Ayer murió en Lima otro de los grandes caudillos que han marcado la historia latinoamericana de las últimas décadas. Alberto Fujimori fue el autócrata que gobernó Perú durante 10 años, atornillado en el poder tras dar un autogolpe en 1992 y cerrar el Congreso.
Condenado a 25 años por ser el autor intelectual de las matanzas de los casos Barrios Altos y La Cantuta, cumplió 16 en la cárcel y el pasado diciembre salió gracias a un indulto humanitario.
Tenía 86 años y fantaseaba con presentarse a las elecciones presidenciales de 2026. Fujimori falleció en el domicilio limeño de su hija Keiko, que anunció su muerte a través de la red social X.
El político de origen japonés concitó el repudio más absoluto de todo demócrata y la admiración de los sectores que aplaudieron su lucha a la inflación y la guerra contra la violenta organización guerrillera Sendero Luminoso.
Durante su período, un régimen corrupto y represor, se perpetraron no obstante crímenes abominables orquestados desde el corazón del Estado y gravísimas violaciones de de los derechos humanos, documentadas por los tribunales y organismos internacionales.
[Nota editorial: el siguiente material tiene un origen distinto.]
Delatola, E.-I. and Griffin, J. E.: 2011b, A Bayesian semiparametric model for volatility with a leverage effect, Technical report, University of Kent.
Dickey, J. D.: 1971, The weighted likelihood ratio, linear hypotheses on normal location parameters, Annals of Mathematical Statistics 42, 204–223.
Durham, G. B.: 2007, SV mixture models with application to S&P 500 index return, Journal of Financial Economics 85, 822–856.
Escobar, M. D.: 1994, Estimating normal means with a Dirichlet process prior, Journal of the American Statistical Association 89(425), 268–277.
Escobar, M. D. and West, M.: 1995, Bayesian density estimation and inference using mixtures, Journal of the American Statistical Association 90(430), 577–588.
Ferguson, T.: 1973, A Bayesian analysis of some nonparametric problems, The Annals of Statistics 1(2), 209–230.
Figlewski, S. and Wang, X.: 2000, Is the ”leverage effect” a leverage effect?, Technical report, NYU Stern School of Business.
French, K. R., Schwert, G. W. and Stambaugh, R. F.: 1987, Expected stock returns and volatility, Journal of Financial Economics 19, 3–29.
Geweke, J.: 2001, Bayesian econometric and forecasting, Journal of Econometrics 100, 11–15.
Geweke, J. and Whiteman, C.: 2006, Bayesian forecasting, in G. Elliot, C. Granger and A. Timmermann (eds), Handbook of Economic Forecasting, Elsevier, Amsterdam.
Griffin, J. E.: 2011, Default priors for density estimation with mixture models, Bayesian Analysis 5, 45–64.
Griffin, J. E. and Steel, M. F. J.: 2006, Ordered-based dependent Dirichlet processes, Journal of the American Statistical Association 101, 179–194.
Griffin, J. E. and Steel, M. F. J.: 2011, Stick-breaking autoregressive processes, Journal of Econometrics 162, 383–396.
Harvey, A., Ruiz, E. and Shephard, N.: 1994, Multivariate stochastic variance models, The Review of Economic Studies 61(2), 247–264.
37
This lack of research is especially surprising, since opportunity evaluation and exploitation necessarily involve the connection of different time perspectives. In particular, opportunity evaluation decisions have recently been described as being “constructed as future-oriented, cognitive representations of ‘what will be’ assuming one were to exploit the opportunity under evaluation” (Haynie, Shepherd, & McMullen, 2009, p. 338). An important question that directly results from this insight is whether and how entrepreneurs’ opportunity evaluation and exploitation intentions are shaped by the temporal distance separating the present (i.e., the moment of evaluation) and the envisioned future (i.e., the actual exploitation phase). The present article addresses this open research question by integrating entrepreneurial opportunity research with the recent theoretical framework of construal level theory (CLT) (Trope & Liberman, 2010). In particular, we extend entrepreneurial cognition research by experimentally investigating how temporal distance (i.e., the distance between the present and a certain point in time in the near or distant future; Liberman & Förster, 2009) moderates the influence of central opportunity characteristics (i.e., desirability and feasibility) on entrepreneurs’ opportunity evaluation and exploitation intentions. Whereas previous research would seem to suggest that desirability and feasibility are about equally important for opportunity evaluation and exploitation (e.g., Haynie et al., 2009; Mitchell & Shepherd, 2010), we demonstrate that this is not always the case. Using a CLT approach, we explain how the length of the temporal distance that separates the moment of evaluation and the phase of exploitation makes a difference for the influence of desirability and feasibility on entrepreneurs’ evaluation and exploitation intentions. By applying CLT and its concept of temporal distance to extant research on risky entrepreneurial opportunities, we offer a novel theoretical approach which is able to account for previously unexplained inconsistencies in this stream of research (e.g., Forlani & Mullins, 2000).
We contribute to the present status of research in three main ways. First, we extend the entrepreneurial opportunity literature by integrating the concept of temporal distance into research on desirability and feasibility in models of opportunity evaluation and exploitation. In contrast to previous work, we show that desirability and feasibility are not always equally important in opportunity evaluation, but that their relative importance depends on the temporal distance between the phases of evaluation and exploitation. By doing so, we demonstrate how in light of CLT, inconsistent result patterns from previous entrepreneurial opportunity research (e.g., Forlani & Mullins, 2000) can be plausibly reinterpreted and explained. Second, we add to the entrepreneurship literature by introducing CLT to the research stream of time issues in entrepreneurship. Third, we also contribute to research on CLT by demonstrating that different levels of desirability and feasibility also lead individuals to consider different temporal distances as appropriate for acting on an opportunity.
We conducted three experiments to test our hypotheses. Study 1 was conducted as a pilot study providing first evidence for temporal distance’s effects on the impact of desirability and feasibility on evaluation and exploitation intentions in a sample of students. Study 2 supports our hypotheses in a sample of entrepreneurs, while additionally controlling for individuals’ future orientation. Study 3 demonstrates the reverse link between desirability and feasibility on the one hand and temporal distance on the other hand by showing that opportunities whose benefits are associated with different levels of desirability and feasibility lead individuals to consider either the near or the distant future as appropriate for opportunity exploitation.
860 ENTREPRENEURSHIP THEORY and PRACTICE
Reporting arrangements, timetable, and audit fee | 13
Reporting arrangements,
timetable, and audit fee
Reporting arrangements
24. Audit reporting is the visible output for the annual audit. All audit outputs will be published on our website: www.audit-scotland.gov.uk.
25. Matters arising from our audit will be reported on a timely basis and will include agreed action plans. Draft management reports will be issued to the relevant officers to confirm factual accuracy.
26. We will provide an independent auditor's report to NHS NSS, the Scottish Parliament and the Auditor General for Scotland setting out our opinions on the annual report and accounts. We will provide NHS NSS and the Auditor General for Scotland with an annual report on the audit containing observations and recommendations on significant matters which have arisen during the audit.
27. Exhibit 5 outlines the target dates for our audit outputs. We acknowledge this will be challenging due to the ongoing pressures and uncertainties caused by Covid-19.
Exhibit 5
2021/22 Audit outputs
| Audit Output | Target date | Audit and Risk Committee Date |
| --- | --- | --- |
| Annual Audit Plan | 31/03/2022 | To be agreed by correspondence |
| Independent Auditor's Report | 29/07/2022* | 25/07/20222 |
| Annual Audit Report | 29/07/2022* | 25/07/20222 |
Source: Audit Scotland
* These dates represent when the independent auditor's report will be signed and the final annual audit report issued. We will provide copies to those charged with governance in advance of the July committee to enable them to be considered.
El grupo paramilitar Colina, teledirigido por su asesor Vladimiro Montesinos, hoy preso, asesinó o hizo desaparecer a medio centenar de personas.
Por eso el indulto, concedido en 2017 y revalidado hace nueve meses por el Tribunal Constitucional por razones de salud, volvió a fracturar a la sociedad. La decisión del alto tribunal contravino incluso una orden de la Corte Interamericana de Derechos Humanos (Corte IDH) y colocó al Gobierno de Dina Boluarte -cuyo primer ministro ya ha comenzado a organizar un funeral de Estado- en una posición de desacato frente al sistema interamericano de justicia.
En este contexto, su fallecimiento mostró la profunda división de la sociedad. Desde “salvador de la paz” a “asesino y corrupto”. Así ven los peruanos al autócrata, que falleció el mismo día en que, a su misma edad, hace tres años, murió Abimael Guzmán, líder de Sendero Luminoso.